Competition has become the mantra of the Department of Defense’s (DoD) acquisition corps. The Under Secretary of Defense for Acquisition, Technology & Logistics, Mr. Frank Kendall has gone on record saying “I think that nothing, nothing, works better than competition to drive cost down.” DoD has established metrics for competition, sort of like a quota system. Many more prime contracts are being competed. The idea is to the greatest extent possible to replicate the commercial marketplace.
Unfortunately, the defense marketplace does not resemble the ideal free market where competition produces optimal market efficiency. Indeed, there are reasons to believe that the competition goals set by DoD and the policies implemented to encourage competition are not contributing to acquisition cost savings.
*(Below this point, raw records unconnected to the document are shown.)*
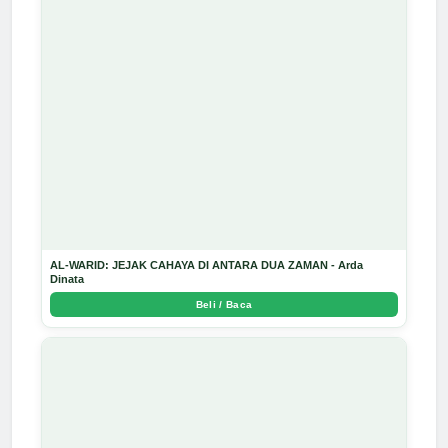
AL-WARID: JEJAK CAHAYA DI ANTARA DUA ZAMAN - Arda
Dinata
Beli / Baca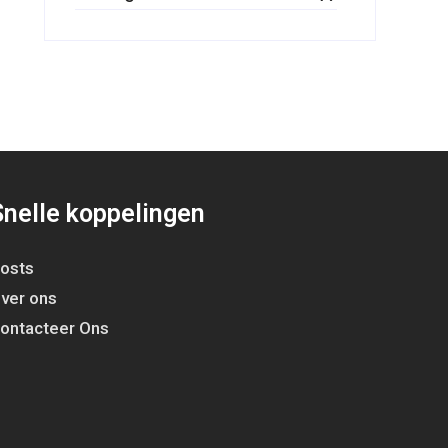
Snelle koppelingen
osts
ver ons
ontacteer Ons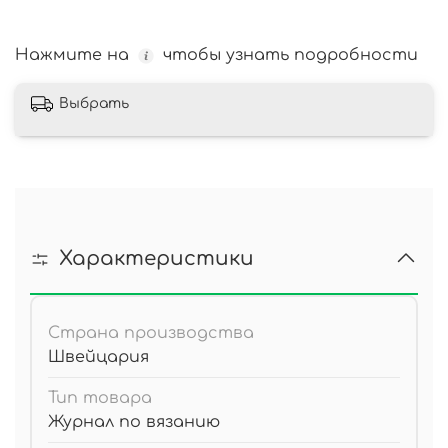
Нажмите на
чтобы узнать подробности
Выбрать
Характеристики
Страна производства
Швейцария
Тип товара
Журнал по вязанию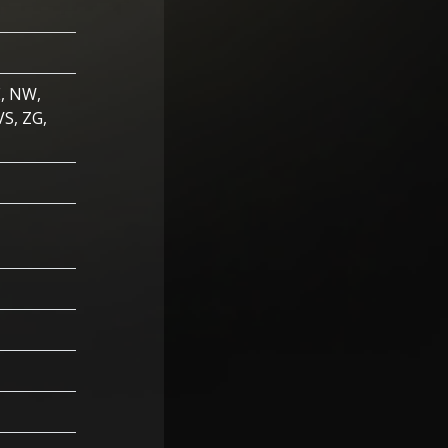
E, NW,
VS, ZG,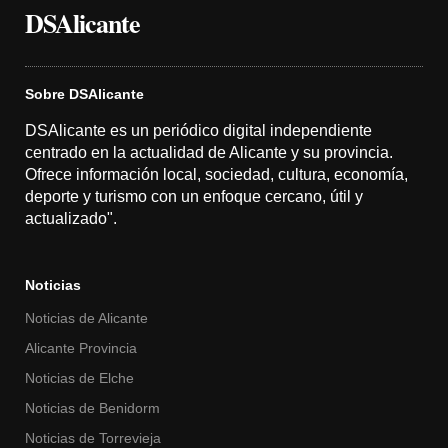
DSAlicante
Sobre DSAlicante
DSAlicante es un periódico digital independiente
centrado en la actualidad de Alicante y su provincia.
Ofrece información local, sociedad, cultura, economía,
deporte y turismo con un enfoque cercano, útil y
actualizado".
Noticias
Noticias de Alicante
Alicante Provincia
Noticias de Elche
Noticias de Benidorm
Noticias de Torrevieja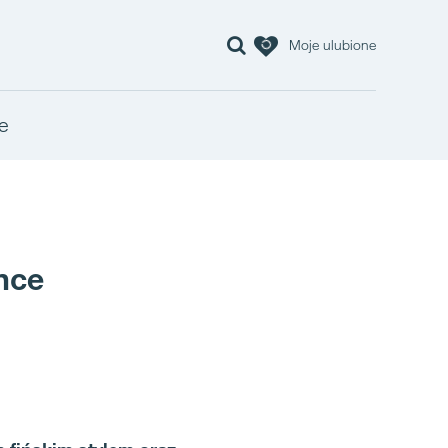
Moje ulubione
e
nce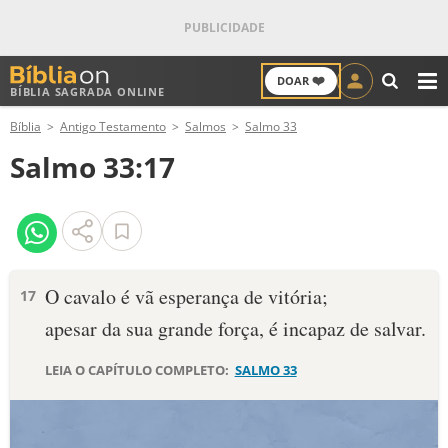
❤️
DOAR
BÍBLIA SAGRADA ONLINE
M
Bíblia
Antigo Testamento
Salmos
Salmo 33
ANTIGO TESTAMENTO
Salmo 33:17
NOVO TESTAMENTO
VERSÍCULOS
VERSÍCULO DO DIA
O cavalo é vã esperança de vitória;
17
apesar da sua grande força, é incapaz de salvar.
PALAVRA DO DIA
LEIA O CAPÍTULO COMPLETO:
SALMO 33
SALMO DO DIA
DEVOCIONAL DIÁRIO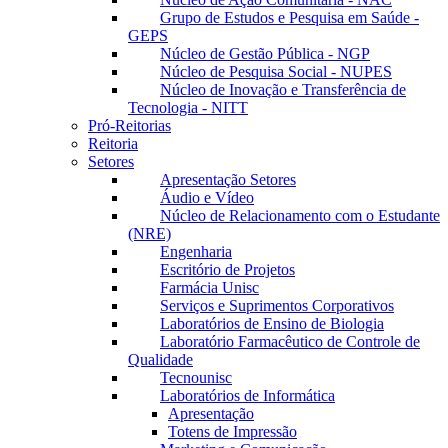
Grupo de Estudos e Pesquisa em Saúde -
GEPS
Núcleo de Gestão Pública - NGP
Núcleo de Pesquisa Social - NUPES
Núcleo de Inovação e Transferência de
Tecnologia - NITT
Pró-Reitorias
Reitoria
Setores
Apresentação Setores
Áudio e Vídeo
Núcleo de Relacionamento com o Estudante
(NRE)
Engenharia
Escritório de Projetos
Farmácia Unisc
Serviços e Suprimentos Corporativos
Laboratórios de Ensino de Biologia
Laboratório Farmacêutico de Controle de
Qualidade
Tecnounisc
Laboratórios de Informática
Apresentação
Totens de Impressão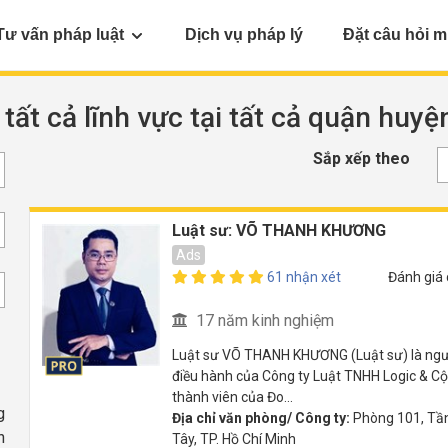
Tư vấn pháp luật
Dịch vụ pháp lý
Đặt câu hỏi m
 tất cả lĩnh vực tại tất cả quận huy
Sắp xếp theo
Luật sư: VÕ THANH KHƯƠNG
Ads
61 nhận xét
Đánh giá
17 năm kinh nghiệm
Luật sư VÕ THANH KHƯƠNG (Luật sư) là ngườ
điều hành của Công ty Luật TNHH Logic & Cộ
thành viên của Đo...
g
Địa chỉ văn phòng/ Công ty:
Phòng 101, Tần
h
Tây, TP. Hồ Chí Minh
A recent study of the defense industrial base by the Center for Strategic and Budgetary Assessments concluded that efforts to increase competition based on the presumption “that the defense industry operates like a normal free market is not only unlikely to improve efficiency, but have often made things worse.”
The defense sector is really a state monopoly and should be treated as such. There are approaches to improving performance and reducing costs such as performance-based contracts. But to pretend that this sector can be a mirror of the commercial marketplace is wrong and ultimately counterproductive to the goals of reducing costs for defense goods.
There is a natural place for competition in the defense marketplace. In the early phases of a major program – concept definition, technology development and risk reduction – there is value in competition. DoD has experimented with continuing a second contractor through later program stages, including into full-rate production, with mixed results. Also, there are a range of goods and services that are commoditized and can be treated the same in the defense market as they are in the commercial world. Hence, the defense customer can use competition to achieve reduced price for a specified level of performance. This kind of competition is inherent in the products themselves and in their use. It is natural.
But for platforms, major weapons systems and networks, products that are likely to be in the force for decades and undergo repeated upgrades, certainty, reliability, quality and effectiveness must be the considered. Beyond a rather obvious point, competition for this set of goods and services is not natural but forced.